» **Problem requirements**
Answer these questions from the elliptic integrals thread:
1. How many pages long is Harris Hancock's "Elliptic Integrals"?
2. In what year did Carlson publish, according to the thread?
3. What software did David Cantrell use to calculate various elliptic integrals?
#### Document extract
Regarding reduction to canonical forms, here's a link that _might_ be
adequate for your purposes:
http://www.everything2.com/index.pl?node_id=1621468
Both Paul Abbott and David Cantrell have given you the link to an
online version of Numerical Recipes (and section 6.11) here:
http://www.library.cornell.edu/nr/bookcpdf.html
The material there doesn't cover the details of the "classic" methods
of reduction. For that, the following may be of interest:
(1) Numerical Recipes cites Erdelyi's "Higher Transcendental
Functions". That might be overkill (with much unrelated material).
That said, according to amazon.com, Dover Publications is going to
make this work available (in three volumes) around June, 2006. Check
Amazon for details.
(2) "Elliptic Integrals" by Harris Hancock
This small book (104 pages) was first published in 1917. Dover
published a paperback edition in 1958. I believe the Dover edition is
out of print, but it's not too hard to get used.
(3) The "big brother" to (2) is "Lectures on the Theory of Elliptic
Functions" (Dover Phoenix Editions), by Harris Hancock, which is in
print [ISBN 0486438252]. You can check this out at Amazon or at
http://www.doverpublications.com/
Back to Numerical Recipes, you'll also see that it cites several
papers by B.C. Carlson. Carlson's work provides "new definitions"
of the elliptic integrals and related methods for their numerical
computation, among other things.
HTH
John Schutkeker
news:cqam129up98sjp3na...@4ax.com:
Numerical recipes was *very* useful, providing both Carlson's new
definition, plus a verbal algebraic motivation for it. Unfortunately,
it looks like, in order to work all the steps to make Legendre's forms
into Carlson's, it looks like I'd have to factor a quartic. I'm not
prepared to do that, but fortunately I do have very expedient Plan B.
I was looking at the Dover's current book on ellipticals, and found that
it also has a lot of other information that I didn't need. Of course,
Hancock's Dover book from won't contain Carlson's method, because
Carlson published in 1986.
I'll see if I can find his new book in my local public library, to see
if he used Carlson's new result, and whether he's found a way around the
problem of factoring the quartic.
My plan B is to just take the results of Wolfram's symbolic integrator
and stick them in my paper. So congratulate me guys, because (unless I
find a mistake) I've just earned my first publication, and I believe
that it is an important one. I hope this will be enough to salvage my
career.
David W. Cantrell
[snip]
> and stick them in my paper.
Congratulations! But by all means do not "just take the results of
Wolfram's symbolic integrator and stick them" in your paper!! There's a
very good chance that some of them could be wrong. I say that based on
personal experience using previous versions of Mathematica to calculate
various elliptic integrals. It may be that the current version is flawless
in this regard, but you should not assume so.
David
Anon
<DWCan...@sigmaxi.org> wrote:
>John Schutkeker <jschu...@sbcglobal.net.nospam> wrote:
>[snip]
>> My plan B is to just take the results of Wolfram's symbolic integrator
>> and stick them in my paper.
>
>Congratulations! But by all means do not "just take the results of
>Wolfram's symbolic integrator and stick them" in your paper!! There's a
>very good chance that some of them could be wrong. I say that based on
>personal experience using previous versions of Mathematica to calculate
>various elliptic integrals. It may be that the current version is flawless
>in this regard, but you should not assume so.
########
#### Recorded information
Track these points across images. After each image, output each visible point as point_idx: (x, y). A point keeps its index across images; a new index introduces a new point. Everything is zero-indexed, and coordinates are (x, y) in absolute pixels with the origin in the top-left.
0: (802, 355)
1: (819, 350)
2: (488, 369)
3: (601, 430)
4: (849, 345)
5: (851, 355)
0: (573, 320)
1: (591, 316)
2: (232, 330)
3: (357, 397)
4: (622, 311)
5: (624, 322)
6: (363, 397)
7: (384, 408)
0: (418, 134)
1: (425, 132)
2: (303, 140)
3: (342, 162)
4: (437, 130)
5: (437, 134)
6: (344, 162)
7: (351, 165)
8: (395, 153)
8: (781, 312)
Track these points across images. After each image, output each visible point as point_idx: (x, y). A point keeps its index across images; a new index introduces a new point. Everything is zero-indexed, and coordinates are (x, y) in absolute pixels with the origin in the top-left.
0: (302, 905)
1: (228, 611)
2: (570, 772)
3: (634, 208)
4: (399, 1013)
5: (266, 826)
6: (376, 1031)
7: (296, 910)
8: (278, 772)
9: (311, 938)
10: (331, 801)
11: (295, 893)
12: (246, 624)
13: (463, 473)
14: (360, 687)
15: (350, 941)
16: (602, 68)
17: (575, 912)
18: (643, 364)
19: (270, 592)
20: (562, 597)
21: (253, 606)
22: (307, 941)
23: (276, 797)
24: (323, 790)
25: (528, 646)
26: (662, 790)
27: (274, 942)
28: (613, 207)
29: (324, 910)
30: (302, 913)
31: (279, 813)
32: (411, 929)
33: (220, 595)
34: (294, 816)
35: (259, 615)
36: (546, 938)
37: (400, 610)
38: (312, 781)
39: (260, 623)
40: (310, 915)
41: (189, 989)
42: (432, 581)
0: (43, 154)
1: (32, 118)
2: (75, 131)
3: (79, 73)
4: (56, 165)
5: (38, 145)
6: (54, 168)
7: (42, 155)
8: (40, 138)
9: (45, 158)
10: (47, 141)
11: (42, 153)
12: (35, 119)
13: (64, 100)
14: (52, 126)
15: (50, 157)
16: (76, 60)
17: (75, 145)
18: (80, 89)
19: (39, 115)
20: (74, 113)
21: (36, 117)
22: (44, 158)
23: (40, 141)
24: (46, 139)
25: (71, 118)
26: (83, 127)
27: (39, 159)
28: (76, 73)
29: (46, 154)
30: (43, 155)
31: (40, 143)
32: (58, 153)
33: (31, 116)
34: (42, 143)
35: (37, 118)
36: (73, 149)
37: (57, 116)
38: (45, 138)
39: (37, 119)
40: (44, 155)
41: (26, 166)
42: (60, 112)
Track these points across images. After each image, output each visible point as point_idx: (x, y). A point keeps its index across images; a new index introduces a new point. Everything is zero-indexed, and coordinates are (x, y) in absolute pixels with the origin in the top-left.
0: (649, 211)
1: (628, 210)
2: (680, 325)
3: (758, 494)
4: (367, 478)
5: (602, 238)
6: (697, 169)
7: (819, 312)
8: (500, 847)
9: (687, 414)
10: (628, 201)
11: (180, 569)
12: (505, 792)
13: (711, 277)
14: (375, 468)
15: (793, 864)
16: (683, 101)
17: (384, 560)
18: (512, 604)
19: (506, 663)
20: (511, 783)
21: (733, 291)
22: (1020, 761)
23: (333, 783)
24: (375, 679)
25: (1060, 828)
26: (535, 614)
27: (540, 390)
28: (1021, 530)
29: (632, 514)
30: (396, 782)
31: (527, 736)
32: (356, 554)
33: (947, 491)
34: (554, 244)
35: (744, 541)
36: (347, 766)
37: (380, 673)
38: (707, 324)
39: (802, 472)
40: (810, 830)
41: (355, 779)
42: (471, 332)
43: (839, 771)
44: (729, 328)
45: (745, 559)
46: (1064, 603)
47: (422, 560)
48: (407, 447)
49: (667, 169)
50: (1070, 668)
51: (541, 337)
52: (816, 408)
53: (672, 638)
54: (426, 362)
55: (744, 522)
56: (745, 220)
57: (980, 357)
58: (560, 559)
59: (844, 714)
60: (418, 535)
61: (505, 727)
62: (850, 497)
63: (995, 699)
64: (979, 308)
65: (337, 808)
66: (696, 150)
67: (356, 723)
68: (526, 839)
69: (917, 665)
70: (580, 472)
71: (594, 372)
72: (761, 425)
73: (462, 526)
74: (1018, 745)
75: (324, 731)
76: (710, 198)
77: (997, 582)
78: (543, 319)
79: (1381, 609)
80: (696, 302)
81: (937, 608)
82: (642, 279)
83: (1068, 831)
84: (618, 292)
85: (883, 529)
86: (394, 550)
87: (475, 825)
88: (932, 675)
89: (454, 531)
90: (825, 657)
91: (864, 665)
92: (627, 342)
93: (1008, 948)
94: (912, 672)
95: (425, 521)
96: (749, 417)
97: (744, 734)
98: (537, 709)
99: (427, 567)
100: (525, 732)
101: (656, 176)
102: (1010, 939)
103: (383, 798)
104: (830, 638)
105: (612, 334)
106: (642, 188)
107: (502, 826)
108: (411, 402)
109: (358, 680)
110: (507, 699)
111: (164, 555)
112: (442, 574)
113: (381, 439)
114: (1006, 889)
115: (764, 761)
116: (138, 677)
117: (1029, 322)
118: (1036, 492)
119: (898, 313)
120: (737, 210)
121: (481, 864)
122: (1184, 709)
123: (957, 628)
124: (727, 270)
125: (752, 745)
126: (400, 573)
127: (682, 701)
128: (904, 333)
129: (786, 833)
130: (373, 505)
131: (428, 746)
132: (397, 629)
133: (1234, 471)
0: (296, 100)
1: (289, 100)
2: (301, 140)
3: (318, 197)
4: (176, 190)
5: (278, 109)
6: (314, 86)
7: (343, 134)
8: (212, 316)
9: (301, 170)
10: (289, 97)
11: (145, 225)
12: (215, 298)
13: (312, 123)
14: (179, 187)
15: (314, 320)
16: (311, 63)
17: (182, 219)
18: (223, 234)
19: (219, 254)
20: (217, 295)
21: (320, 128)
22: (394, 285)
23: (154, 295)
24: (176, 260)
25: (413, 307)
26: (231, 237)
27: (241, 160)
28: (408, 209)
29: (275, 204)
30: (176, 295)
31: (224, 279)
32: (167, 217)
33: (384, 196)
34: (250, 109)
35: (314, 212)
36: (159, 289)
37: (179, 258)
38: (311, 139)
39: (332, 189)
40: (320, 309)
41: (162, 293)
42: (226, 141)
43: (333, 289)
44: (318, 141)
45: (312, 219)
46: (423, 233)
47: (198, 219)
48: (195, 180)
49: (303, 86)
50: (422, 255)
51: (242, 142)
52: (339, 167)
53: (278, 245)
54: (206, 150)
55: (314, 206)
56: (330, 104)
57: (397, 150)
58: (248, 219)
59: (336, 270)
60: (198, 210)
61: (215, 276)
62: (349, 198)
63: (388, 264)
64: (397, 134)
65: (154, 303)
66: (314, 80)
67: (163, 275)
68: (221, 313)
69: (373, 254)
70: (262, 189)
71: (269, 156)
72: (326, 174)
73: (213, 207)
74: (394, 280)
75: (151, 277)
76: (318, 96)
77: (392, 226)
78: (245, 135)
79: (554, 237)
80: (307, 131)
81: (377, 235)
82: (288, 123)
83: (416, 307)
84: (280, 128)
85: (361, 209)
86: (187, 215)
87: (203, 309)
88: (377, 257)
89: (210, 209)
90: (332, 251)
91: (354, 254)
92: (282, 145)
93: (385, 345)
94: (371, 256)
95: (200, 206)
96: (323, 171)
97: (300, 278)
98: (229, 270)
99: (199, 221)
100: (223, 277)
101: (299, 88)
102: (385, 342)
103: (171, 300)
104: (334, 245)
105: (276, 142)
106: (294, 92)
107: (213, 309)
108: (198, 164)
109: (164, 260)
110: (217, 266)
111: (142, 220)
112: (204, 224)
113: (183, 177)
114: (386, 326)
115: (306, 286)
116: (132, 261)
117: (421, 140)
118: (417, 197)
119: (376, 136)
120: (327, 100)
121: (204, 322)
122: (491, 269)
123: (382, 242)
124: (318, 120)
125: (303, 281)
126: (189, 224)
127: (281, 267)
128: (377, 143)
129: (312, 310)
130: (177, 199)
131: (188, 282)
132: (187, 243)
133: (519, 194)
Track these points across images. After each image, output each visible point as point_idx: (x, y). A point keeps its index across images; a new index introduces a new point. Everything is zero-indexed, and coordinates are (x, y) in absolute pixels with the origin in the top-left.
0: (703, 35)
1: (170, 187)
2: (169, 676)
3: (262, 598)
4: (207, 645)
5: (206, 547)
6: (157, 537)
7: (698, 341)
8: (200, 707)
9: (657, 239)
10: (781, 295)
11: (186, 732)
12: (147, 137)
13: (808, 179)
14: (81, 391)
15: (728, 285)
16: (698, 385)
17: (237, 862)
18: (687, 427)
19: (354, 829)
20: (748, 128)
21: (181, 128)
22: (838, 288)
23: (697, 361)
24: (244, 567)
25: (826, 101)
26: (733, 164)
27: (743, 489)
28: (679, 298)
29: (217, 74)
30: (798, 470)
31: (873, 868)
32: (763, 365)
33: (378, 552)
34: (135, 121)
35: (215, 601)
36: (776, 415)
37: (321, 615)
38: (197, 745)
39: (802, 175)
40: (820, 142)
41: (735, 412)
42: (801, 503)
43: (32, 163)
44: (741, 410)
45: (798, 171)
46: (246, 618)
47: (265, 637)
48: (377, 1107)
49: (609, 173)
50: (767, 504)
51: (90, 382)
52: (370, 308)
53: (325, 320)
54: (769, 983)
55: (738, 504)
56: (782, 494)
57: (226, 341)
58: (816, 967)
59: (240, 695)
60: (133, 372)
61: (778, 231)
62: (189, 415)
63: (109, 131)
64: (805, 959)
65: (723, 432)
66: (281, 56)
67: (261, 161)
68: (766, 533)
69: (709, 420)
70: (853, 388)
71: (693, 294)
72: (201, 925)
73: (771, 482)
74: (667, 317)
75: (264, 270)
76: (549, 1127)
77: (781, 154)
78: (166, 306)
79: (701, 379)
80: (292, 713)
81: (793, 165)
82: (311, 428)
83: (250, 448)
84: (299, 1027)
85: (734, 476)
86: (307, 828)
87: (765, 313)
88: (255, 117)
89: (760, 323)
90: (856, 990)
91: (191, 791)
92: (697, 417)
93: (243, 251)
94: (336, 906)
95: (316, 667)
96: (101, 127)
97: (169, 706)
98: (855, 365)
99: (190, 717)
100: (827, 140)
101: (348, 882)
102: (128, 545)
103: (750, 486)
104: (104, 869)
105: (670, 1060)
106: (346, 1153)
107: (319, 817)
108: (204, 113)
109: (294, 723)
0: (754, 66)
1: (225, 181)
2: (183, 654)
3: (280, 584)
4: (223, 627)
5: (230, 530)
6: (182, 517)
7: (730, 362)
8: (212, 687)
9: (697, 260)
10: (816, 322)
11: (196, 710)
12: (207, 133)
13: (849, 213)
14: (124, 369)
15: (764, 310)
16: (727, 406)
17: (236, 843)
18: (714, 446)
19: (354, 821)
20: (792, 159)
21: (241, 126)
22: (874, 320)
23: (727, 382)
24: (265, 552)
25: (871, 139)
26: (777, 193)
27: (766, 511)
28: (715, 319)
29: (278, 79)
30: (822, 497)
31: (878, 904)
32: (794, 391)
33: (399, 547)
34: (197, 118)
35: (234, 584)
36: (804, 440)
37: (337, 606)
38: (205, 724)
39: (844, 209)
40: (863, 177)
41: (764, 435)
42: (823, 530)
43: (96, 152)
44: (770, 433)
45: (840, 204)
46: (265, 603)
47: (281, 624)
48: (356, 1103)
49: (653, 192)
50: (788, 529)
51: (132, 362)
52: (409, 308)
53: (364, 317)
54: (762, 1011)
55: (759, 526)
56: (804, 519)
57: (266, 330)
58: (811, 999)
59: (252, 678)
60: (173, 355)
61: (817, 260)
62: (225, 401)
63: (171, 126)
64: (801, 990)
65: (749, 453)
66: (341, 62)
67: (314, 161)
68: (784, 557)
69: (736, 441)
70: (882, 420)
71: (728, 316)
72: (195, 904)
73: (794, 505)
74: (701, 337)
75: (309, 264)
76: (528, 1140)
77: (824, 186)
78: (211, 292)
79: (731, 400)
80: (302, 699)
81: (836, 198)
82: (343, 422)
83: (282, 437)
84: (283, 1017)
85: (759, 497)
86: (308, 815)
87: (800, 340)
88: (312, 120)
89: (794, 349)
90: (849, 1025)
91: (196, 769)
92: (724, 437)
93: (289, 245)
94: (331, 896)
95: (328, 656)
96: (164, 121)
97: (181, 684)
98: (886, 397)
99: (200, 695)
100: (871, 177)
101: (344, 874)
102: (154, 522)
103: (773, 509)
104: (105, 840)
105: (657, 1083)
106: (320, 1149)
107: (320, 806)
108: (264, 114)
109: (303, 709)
########
» **Finished task**
1. 104 pages
2. 1986
3. Previous versions of Mathematica